Reproduce every line of the data below word for word, keeping the original spelling, punctuation, script, and line order.

----------------------------------------

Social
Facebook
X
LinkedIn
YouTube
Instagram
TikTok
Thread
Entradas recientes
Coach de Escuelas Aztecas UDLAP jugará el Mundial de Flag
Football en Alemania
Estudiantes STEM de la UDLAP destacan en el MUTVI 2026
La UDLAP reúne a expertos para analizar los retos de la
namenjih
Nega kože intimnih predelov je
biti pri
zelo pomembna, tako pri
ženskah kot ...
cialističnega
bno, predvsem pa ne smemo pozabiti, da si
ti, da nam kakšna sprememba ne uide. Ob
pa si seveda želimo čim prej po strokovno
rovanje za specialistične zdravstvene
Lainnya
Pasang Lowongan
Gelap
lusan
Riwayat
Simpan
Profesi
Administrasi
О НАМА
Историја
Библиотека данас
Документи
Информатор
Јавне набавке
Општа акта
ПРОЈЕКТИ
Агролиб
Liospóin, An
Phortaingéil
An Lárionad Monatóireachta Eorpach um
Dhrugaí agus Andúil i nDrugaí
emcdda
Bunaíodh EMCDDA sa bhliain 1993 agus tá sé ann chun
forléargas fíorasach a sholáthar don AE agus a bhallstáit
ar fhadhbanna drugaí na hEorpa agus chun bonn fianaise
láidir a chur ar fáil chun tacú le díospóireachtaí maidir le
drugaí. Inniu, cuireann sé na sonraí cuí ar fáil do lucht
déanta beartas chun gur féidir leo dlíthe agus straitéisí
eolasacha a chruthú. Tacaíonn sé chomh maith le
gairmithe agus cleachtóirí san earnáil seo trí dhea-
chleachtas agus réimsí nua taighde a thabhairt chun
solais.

----------------------------------------

- [RESPONSE AREA]:
Social
Facebook
X
LinkedIn
YouTube
Instagram
TikTok
Thread
Entradas recientes
Coach de Escuelas Aztecas UDLAP jugará el Mundial de Flag
Football en Alemania
Estudiantes STEM de la UDLAP destacan en el MUTVI 2026
La UDLAP reúne a expertos para analizar los retos de la
namenjih
Nega kože intimnih predelov je
biti pri
zelo pomembna, tako pri
ženskah kot ...
cialističnega
bno, predvsem pa ne smemo pozabiti, da si
ti, da nam kakšna sprememba ne uide. Ob
pa si seveda želimo čim prej po strokovno
rovanje za specialistične zdravstvene
Lainnya
Pasang Lowongan
Gelap
lusan
Riwayat
Simpan
Profesi
Administrasi
О НАМА
Историја
Библиотека данас
Документи
Информатор
Јавне набавке
Општа акта
ПРОЈЕКТИ
Агролиб
Liospóin, An
Phortaingéil
An Lárionad Monatóireachta Eorpach um
Dhrugaí agus Andúil i nDrugaí
emcdda
Bunaíodh EMCDDA sa bhliain 1993 agus tá sé ann chun
forléargas fíorasach a sholáthar don AE agus a bhallstáit
ar fhadhbanna drugaí na hEorpa agus chun bonn fianaise
láidir a chur ar fáil chun tacú le díospóireachtaí maidir le
drugaí. Inniu, cuireann sé na sonraí cuí ar fáil do lucht
déanta beartas chun gur féidir leo dlíthe agus straitéisí
eolasacha a chruthú. Tacaíonn sé chomh maith le
gairmithe agus cleachtóirí san earnáil seo trí dhea-
chleachtas agus réimsí nua taighde a thabhairt chun
solais.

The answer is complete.